É fato que a criação da Escola de Belas Artes, em 1948, os ventos do pós-guerra, o centenário da emancipação política do Paraná, em 1953, contribuíram para tirar as classes médias da casca do ovo. Houve uma renascença curitibana na literatura, teatro e artes visuais, sobretudo. Mas não é coincidência que a música erudita ganhe impulso assim que jovens da comunidade alemã, a exemplo de Ingrid, vão estudar fora e voltam para casa dispostos a comandar pequenas revoluções.

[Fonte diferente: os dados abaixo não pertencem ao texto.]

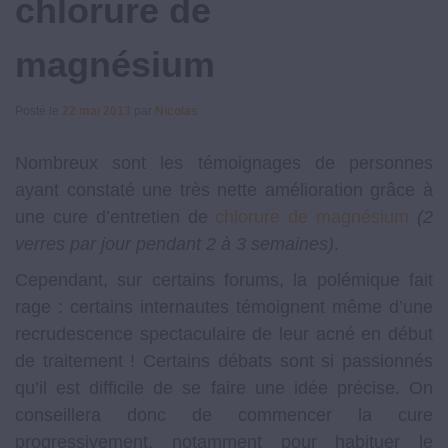
chlorure de
magnésium
Posté le
22 mai 2013
par
Nicolas
Nombreux sont les témoignages de personnes
ayant constaté une très nette amélioration grâce à
une cure d’entretien de
chlorure de magnésium
(2
verres par jour pendant 2 à 3 semaines)
.
Cependant, sur certains forums, la polémique fait
rage : certains internautes témoignent même d’une
recrudescence spectaculaire de leur acné en début
de traitement ! Certains débats sont si passionnés
qu’il est difficile de se faire une idée précise. On
conseillera donc de commencer la cure
progressivement, notamment pour habituer le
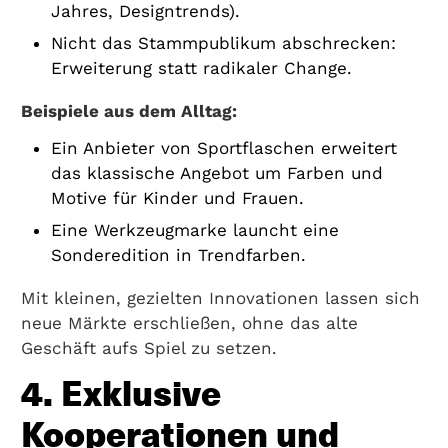
Jahres, Designtrends).
Nicht das Stammpublikum abschrecken:
Erweiterung statt radikaler Change.
Beispiele aus dem Alltag:
Ein Anbieter von Sportflaschen erweitert
das klassische Angebot um Farben und
Motive für Kinder und Frauen.
Eine Werkzeugmarke launcht eine
Sonderedition in Trendfarben.
Mit kleinen, gezielten Innovationen lassen sich
neue Märkte erschließen, ohne das alte
Geschäft aufs Spiel zu setzen.
4. Exklusive
Kooperationen und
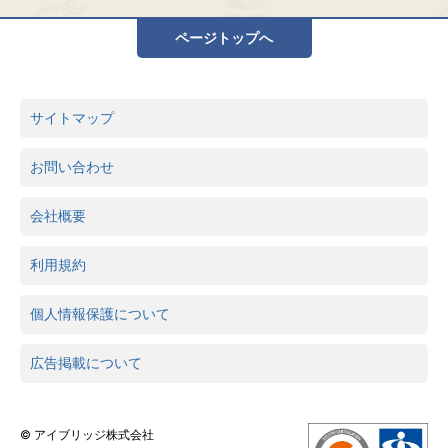
ページトップへ
サイトマップ
お問い合わせ
会社概要
利用規約
個人情報保護について
広告掲載について
© アイブリッジ株式会社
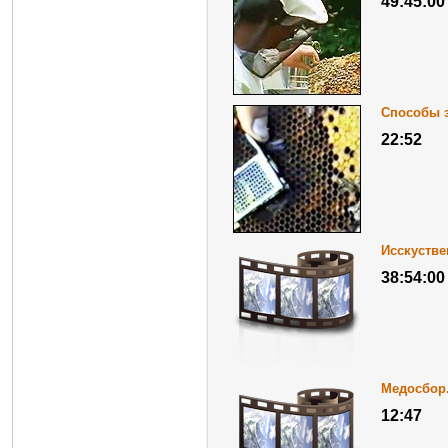
49:45:00
Способы 
22:52
Исскуств
38:54:00
Медосбор.
12:47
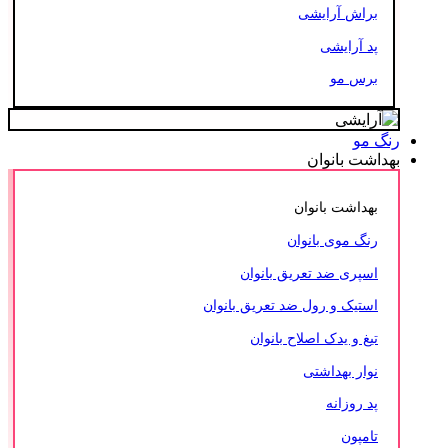
براش آرایشی
پد آرایشی
برس مو
رنگ مو
بهداشت بانوان
بهداشت بانوان
رنگ موی بانوان
اسپری ضد تعریق بانوان
استیک و رول ضد تعریق بانوان
تیغ و یدک اصلاح بانوان
نوار بهداشتی
پد روزانه
تامپون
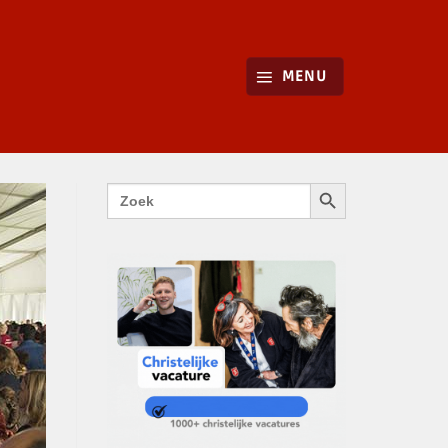
MENU
ZOEKKNOP
Zoek
naar:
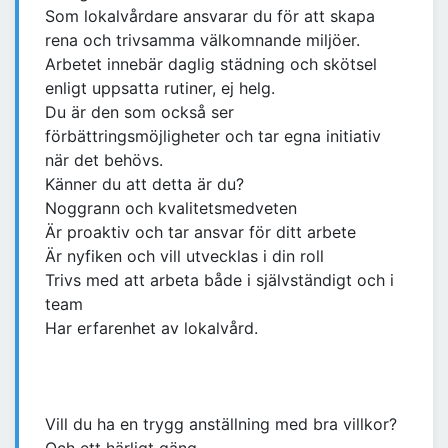
Som lokalvårdare ansvarar du för att skapa
rena och trivsamma välkomnande miljöer.
Arbetet innebär daglig städning och skötsel
enligt uppsatta rutiner, ej helg.
Du är den som också ser
förbättringsmöjligheter och tar egna initiativ
när det behövs.
Känner du att detta är du?
Noggrann och kvalitetsmedveten
Är proaktiv och tar ansvar för ditt arbete
Är nyfiken och vill utvecklas i din roll
Trivs med att arbeta både i självständigt och i
team
Har erfarenhet av lokalvård.
Vill du ha en trygg anställning med bra villkor?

Ela fez umas tantas. Nos anos 1960, diante do lindo cravo ganho de presente, passou a reunir jovens músicos, no seu quintal, para cultivar peças desconhecidas. Nada mais fazia do que reproduzir os hábitos da infância, mas agora com outras gentes e em outros espaços. Em meados da década de 1970, arrebatou o público que foi vê-la tocar na Igreja do Cabral, acompanhada de 16 idealistas feito ela, doidos por repertório barroco. Estava para nascer a Camerata Antiqua. Mais uma década depois, surge a Oficina de Música, para calibrar a rapaziada da Camerata. Foi como se a arte cultivada pela mãe Elsa, o pastor Karl e tantos outros ganhasse uma caixa de ressonância nas canaletas do expresso. Mais ou menos como lhe pediu Villa-Lobos, um dia. Moça educada que é, atendeu.